Recently, as nearby Jackson expanded, the area had started to increase in population and the economy had become much more diverse. Chain stores had driven under the small-town businesses of the “Names” and while they retained some social distinction, it was fading. Even ten years before, Marcie Taylor would have been chosen for the cheerleading squad, despite being as graceful as an ox and with a personality of a badger, simply because of who her father was. And at a certain level she knew that. It undoubtedly added fuel to her resentment of a relative newcomer — the Everettes had only been in the county for ten years — getting such an important slot.

  Barb had seen, had lived through, countless similar encounters being dragged around the world by her father. Marcie Taylor had nothing in arrogance compared to Fuko Ishagaki. But pointing that out wouldn’t be the way to handle it, either.

  “Why did she call you a slut?” Barbara asked, instead.

  “Oh,” Allison breathed, angrily. “There’s some stupid rumor that I’ve been screwing Jason!”

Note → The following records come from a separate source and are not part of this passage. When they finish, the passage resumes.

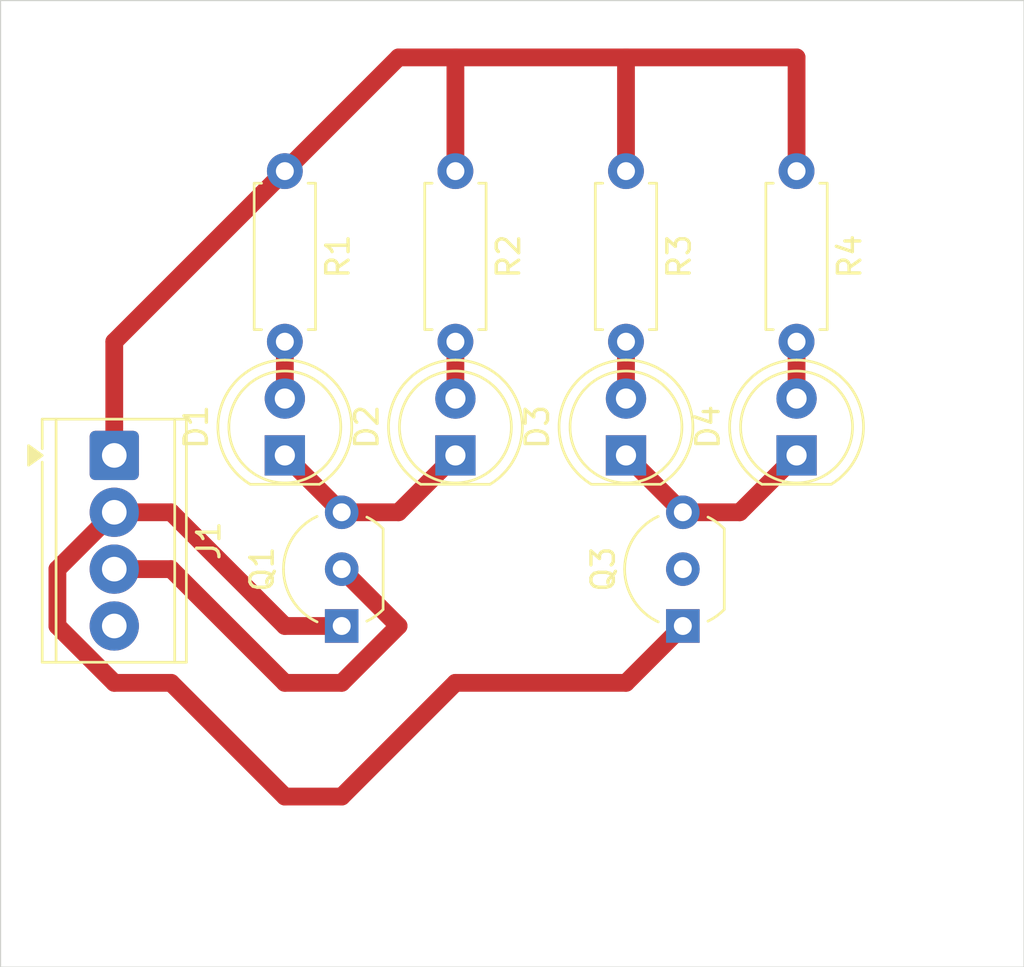
<source format=kicad_pcb>
(kicad_pcb
	(version 20241229)
	(generator "pcbnew")
	(generator_version "9.0")
	(general
		(thickness 1.6)
		(legacy_teardrops no)
	)
	(paper "A4")
	(layers
		(0 "F.Cu" signal)
		(2 "B.Cu" signal)
		(9 "F.Adhes" user "F.Adhesive")
		(11 "B.Adhes" user "B.Adhesive")
		(13 "F.Paste" user)
		(15 "B.Paste" user)
		(5 "F.SilkS" user "F.Silkscreen")
		(7 "B.SilkS" user "B.Silkscreen")
		(1 "F.Mask" user)
		(3 "B.Mask" user)
		(17 "Dwgs.User" user "User.Drawings")
		(19 "Cmts.User" user "User.Comments")
		(21 "Eco1.User" user "User.Eco1")
		(23 "Eco2.User" user "User.Eco2")
		(25 "Edge.Cuts" user)
		(27 "Margin" user)
		(31 "F.CrtYd" user "F.Courtyard")
		(29 "B.CrtYd" user "B.Courtyard")
		(35 "F.Fab" user)
		(33 "B.Fab" user)
		(39 "User.1" user)
		(41 "User.2" user)
		(43 "User.3" user)
		(45 "User.4" user)
	)
	(setup
		(stackup
			(layer "F.SilkS"
				(type "Top Silk Screen")
			)
			(layer "F.Paste"
				(type "Top Solder Paste")
			)
			(layer "F.Mask"
				(type "Top Solder Mask")
				(thickness 0.01)
			)
			(layer "F.Cu"
				(type "copper")
				(thickness 0.035)
			)
			(layer "dielectric 1"
				(type "core")
				(thickness 1.51)
				(material "FR4")
				(epsilon_r 4.5)
				(loss_tangent 0.02)
			)
			(layer "B.Cu"
				(type "copper")
				(thickness 0.035)
			)
			(layer "B.Mask"
				(type "Bottom Solder Mask")
				(thickness 0.01)
			)
			(layer "B.Paste"
				(type "Bottom Solder Paste")
			)
			(layer "B.SilkS"
				(type "Bottom Silk Screen")
			)
			(copper_finish "None")
			(dielectric_constraints no)
		)
		(pad_to_mask_clearance 0)
		(allow_soldermask_bridges_in_footprints no)
		(tenting front back)
		(pcbplotparams
			(layerselection 0x00000000_00000000_55555555_5755f5ff)
			(plot_on_all_layers_selection 0x00000000_00000000_00000000_00000000)
			(disableapertmacros no)
			(usegerberextensions no)
			(usegerberattributes yes)
			(usegerberadvancedattributes yes)
			(creategerberjobfile yes)
			(dashed_line_dash_ratio 12.000000)
			(dashed_line_gap_ratio 3.000000)
			(svgprecision 4)
			(plotframeref no)
			(mode 1)
			(useauxorigin no)
			(hpglpennumber 1)
			(hpglpenspeed 20)
			(hpglpendiameter 15.000000)
			(pdf_front_fp_property_popups yes)
			(pdf_back_fp_property_popups yes)
			(pdf_metadata yes)
			(pdf_single_document no)
			(dxfpolygonmode yes)
			(dxfimperialunits yes)
			(dxfusepcbnewfont yes)
			(psnegative no)
			(psa4output no)
			(plot_black_and_white yes)
			(sketchpadsonfab no)
			(plotpadnumbers no)
			(hidednponfab no)
			(sketchdnponfab yes)
			(crossoutdnponfab yes)
			(subtractmaskfromsilk no)
			(outputformat 1)
			(mirror no)
			(drillshape 1)
			(scaleselection 1)
			(outputdirectory "")
		)
	)
	(net 0 "")
	(net 1 "VCC")
	(net 2 "Net-(D1-K)")
	(net 3 "Net-(D3-K)")
	(net 4 "CTRL1")
	(net 5 "GND")
	(net 6 "CTRL2")
	(net 7 "Net-(D1-A)")
	(net 8 "Net-(D2-A)")
	(net 9 "Net-(D3-A)")
	(net 10 "Net-(D4-A)")
	(footprint "Resistor_THT:R_Axial_DIN0207_L6.3mm_D2.5mm_P7.62mm_Horizontal" (layer "F.Cu") (at 60.96 50.8 -90))
	(footprint "LED_THT:LED_D5.0mm" (layer "F.Cu") (at 60.96 63.5 90))
	(footprint "Package_TO_SOT_THT:TO-92_Inline_Wide" (layer "F.Cu") (at 63.5 71.12 90))
	(footprint "Package_TO_SOT_THT:TO-92_Inline_Wide" (layer "F.Cu") (at 48.26 71.12 90))
	(footprint "LED_THT:LED_D5.0mm" (layer "F.Cu") (at 53.34 63.5 90))
	(footprint "LED_THT:LED_D5.0mm" (layer "F.Cu") (at 45.72 63.5 90))
	(footprint "TerminalBlock_Phoenix:TerminalBlock_Phoenix_MPT-0,5-4-2.54_1x04_P2.54mm_Horizontal" (layer "F.Cu") (at 38.1 63.5 -90))
	(footprint "LED_THT:LED_D5.0mm" (layer "F.Cu") (at 68.58 63.5 90))
	(footprint "Resistor_THT:R_Axial_DIN0207_L6.3mm_D2.5mm_P7.62mm_Horizontal" (layer "F.Cu") (at 45.72 50.8 -90))
	(footprint "Resistor_THT:R_Axial_DIN0207_L6.3mm_D2.5mm_P7.62mm_Horizontal" (layer "F.Cu") (at 68.58 50.8 -90))
	(footprint "Resistor_THT:R_Axial_DIN0207_L6.3mm_D2.5mm_P7.62mm_Horizontal" (layer "F.Cu") (at 53.34 50.8 -90))
	(gr_rect
		(start 33.02 43.18)
		(end 78.74 86.36)
		(stroke
			(width 0.05)
			(type default)
		)
		(fill no)
		(layer "Edge.Cuts")
		(uuid "d3d0ae62-66de-4278-8821-549c81b39c5f")
	)
	(segment
		(start 60.96 45.72)
		(end 60.96 50.8)
		(width 0.794)
		(layer "F.Cu")
		(net 1)
		(uuid "000132c2-8d7f-43e7-bc2f-e2c014682678")
	)
	(segment
		(start 50.8 45.72)
		(end 53.34 45.72)
		(width 0.794)
		(layer "F.Cu")
		(net 1)
		(uuid "032c2878-2da2-4896-852e-bc8fea7f132c")
	)
	(segment
		(start 60.96 45.72)
		(end 68.58 45.72)
		(width 0.794)
		(layer "F.Cu")
		(net 1)
		(uuid "10719600-40ff-4d90-8759-4b63b88a9393")
	)
	(segment
		(start 38.1 58.42)
		(end 45.72 50.8)
		(width 0.794)
		(layer "F.Cu")
		(net 1)
		(uuid "34f60363-bd87-4998-b355-8181750b643d")
	)
	(segment
		(start 68.58 45.72)
		(end 68.58 50.8)
		(width 0.794)
		(layer "F.Cu")
		(net 1)
		(uuid "48ef64d4-5580-481f-ba9f-7d3c2cbf321f")
	)
	(segment
		(start 45.72 50.8)
		(end 50.8 45.72)
		(width 0.794)
		(layer "F.Cu")
		(net 1)
		(uuid "bf6a1f18-eb65-4d4d-b9fa-636df114905f")
	)
	(segment
		(start 53.34 45.72)
		(end 53.34 50.8)
		(width 0.794)
		(layer "F.Cu")
		(net 1)
		(uuid "e915b31c-d1a5-44c1-aea6-89bb914b74a4")
	)
	(segment
		(start 38.1 63.5)
		(end 38.1 58.42)
		(width 0.794)
		(layer "F.Cu")
		(net 1)
		(uuid "f3a82a29-2302-41d0-9bba-8bd76325e2ef")
	)
	(segment
		(start 53.34 45.72)
		(end 60.96 45.72)
		(width 0.794)
		(layer "F.Cu")
		(net 1)
		(uuid "fced1950-bdd1-4b4b-b122-70233110c457")
	)
	(segment
		(start 45.72 63.5)
		(end 48.26 66.04)
		(width 0.794)
		(layer "F.Cu")
		(net 2)
		(uuid "11b723ab-b605-4933-b97e-36c2c48b5a52")
	)
	(segment
		(start 50.8 66.04)
		(end 48.26 66.04)
		(width 0.794)
		(layer "F.Cu")
		(net 2)
		(uuid "8b6d0fb5-90e6-432d-a14b-a0bd8383a68b")
	)
	(segment
		(start 53.34 63.5)
		(end 50.8 66.04)
		(width 0.794)
		(layer "F.Cu")
		(net 2)
		(uuid "ed01e3aa-2744-412c-9b8f-4d5a7c6ba5e4")
	)
	(segment
		(start 66.04 66.04)
		(end 63.5 66.04)
		(width 0.794)
		(layer "F.Cu")
		(net 3)
		(uuid "64722a89-1346-49c3-841e-3a1198df6dde")
	)
	(segment
		(start 68.58 63.5)
		(end 66.04 66.04)
		(width 0.794)
		(layer "F.Cu")
		(net 3)
		(uuid "e2b2b939-5cc5-49f8-bc22-029b61561aa0")
	)
	(segment
		(start 60.96 63.5)
		(end 63.5 66.04)
		(width 0.794)
		(layer "F.Cu")
		(net 3)
		(uuid "f9a10710-ea4b-4b35-a779-aea4873cf9fb")
	)
	(segment
		(start 45.72 73.66)
		(end 48.26 73.66)
		(width 0.794)
		(layer "F.Cu")
		(net 4)
		(uuid "9e108d0b-b749-4da1-a99f-c6d39b17000b")
	)
	(segment
		(start 50.8 71.12)
		(end 48.26 68.58)
		(width 0.794)
		(layer "F.Cu")
		(net 4)
		(uuid "a54628b3-a2b5-47b3-bd95-a1148f5dd705")
	)
	(segment
		(start 38.1 68.58)
		(end 40.64 68.58)
		(width 0.794)
		(layer "F.Cu")
		(net 4)
		(uuid "b10ef68c-fe2d-4521-8d36-2c71a8684dee")
	)
	(segment
		(start 48.26 73.66)
		(end 50.8 71.12)
		(width 0.794)
		(layer "F.Cu")
		(net 4)
		(uuid "c9f4ef3e-a084-482b-a77a-c1ee20cf5be9")
	)
	(segment
		(start 40.64 68.58)
		(end 45.72 73.66)
		(width 0.794)
		(layer "F.Cu")
		(net 4)
		(uuid "eba75591-7b3f-465c-9525-479e59682a90")
	)
	(segment
		(start 60.96 73.66)
		(end 53.34 73.66)
		(width 0.794)
		(layer "F.Cu")
		(net 5)
		(uuid "0e1b4caf-d488-46e7-b374-1996f0a3f3a8")
	)
	(segment
		(start 35.56 71.12)
		(end 35.56 68.58)
		(width 0.794)
		(layer "F.Cu")
		(net 5)
		(uuid "1254839d-e725-4c62-8268-b8b3b9cf6f76")
	)
	(segment
		(start 40.64 66.04)
		(end 38.1 66.04)
		(width 0.794)
		(layer "F.Cu")
		(net 5)
		(uuid "1fb804c3-93d3-4f0d-90a4-50c158fbc663")
	)
	(segment
		(start 35.56 68.58)
		(end 38.1 66.04)
		(width 0.794)
		(layer "F.Cu")
		(net 5)
		(uuid "28672860-5d64-4872-b779-2cac463ffc91")
	)
	(segment
		(start 38.1 73.66)
		(end 35.56 71.12)
		(width 0.794)
		(layer "F.Cu")
		(net 5)
		(uuid "2e89e6c0-b8c8-43f8-8fde-fa81c2ba29e2")
	)
	(segment
		(start 48.26 78.74)
		(end 45.72 78.74)
		(width 0.794)
		(layer "F.Cu")
		(net 5)
		(uuid "31bfd791-1fbb-4146-ac62-ffb562d96965")
	)
	(segment
		(start 40.64 73.66)
		(end 38.1 73.66)
		(width 0.794)
		(layer "F.Cu")
		(net 5)
		(uuid "3b39e7af-2bb1-4fa8-a0f3-f02b70687660")
	)
	(segment
		(start 48.26 71.12)
		(end 45.72 71.12)
		(width 0.794)
		(layer "F.Cu")
		(net 5)
		(uuid "60be3a7b-25fa-4b38-abc5-36899914e507")
	)
	(segment
		(start 45.72 71.12)
		(end 40.64 66.04)
		(width 0.794)
		(layer "F.Cu")
		(net 5)
		(uuid "9134a0d4-5aff-445c-b5bb-75dd93e3ee50")
	)
	(segment
		(start 63.5 71.12)
		(end 60.96 73.66)
		(width 0.794)
		(layer "F.Cu")
		(net 5)
		(uuid "b2db3496-df73-4ea9-903f-c4a53ae50a02")
	)
	(segment
		(start 45.72 78.74)
		(end 40.64 73.66)
		(width 0.794)
		(layer "F.Cu")
		(net 5)
		(uuid "c086efb1-aef3-4417-8fb2-58fc1a256f1d")
	)
	(segment
		(start 53.34 73.66)
		(end 48.26 78.74)
		(width 0.794)
		(layer "F.Cu")
		(net 5)
		(uuid "fe8c226d-14a4-4725-a2cc-01afeb7cdf5a")
	)
	(segment
		(start 45.72 58.42)
		(end 45.72 60.96)
		(width 0.794)
		(layer "F.Cu")
		(net 7)
		(uuid "8a9ce775-52a9-4281-8776-46947e24058e")
	)
	(segment
		(start 53.34 58.42)
		(end 53.34 60.96)
		(width 0.794)
		(layer "F.Cu")
		(net 8)
		(uuid "2cde2355-efcb-4e73-a47e-c47556c560a8")
	)
	(segment
		(start 60.96 58.42)
		(end 60.96 60.96)
		(width 0.794)
		(layer "F.Cu")
		(net 9)
		(uuid "ca2055d5-df21-4285-9879-a3fb67e9e942")
	)
	(segment
		(start 68.58 58.42)
		(end 68.58 60.96)
		(width 0.794)
		(layer "F.Cu")
		(net 10)
		(uuid "e5d6604f-900a-463e-b448-b09f90bd4f43")
	)
	(embedded_fonts no)
)

</source>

  “Ah, for the days when a daughter would put it more delicately,” Barbara said, trying not to smile. “Have you been? Because if you are, we need to get you on birth control right now, young lady!”

  “No, I haven’t,” Allison snapped. “I can’t believe you’d ask. God, mother, I’m thirteen.”

  “Didn’t stop Brandy Jacobs,” Barb said, pulling into the line of traffic at the elementary school. “Not that you’re that stupid. But if it’s before you’re eighteen, just make sure you ask me to get the pills for you beforehand, okay? I’d, naturally, prefer that you not have sex prior to marriage. But, given the choice, I’d much rather have a sexually active daughter who is not pregnant than one who is.”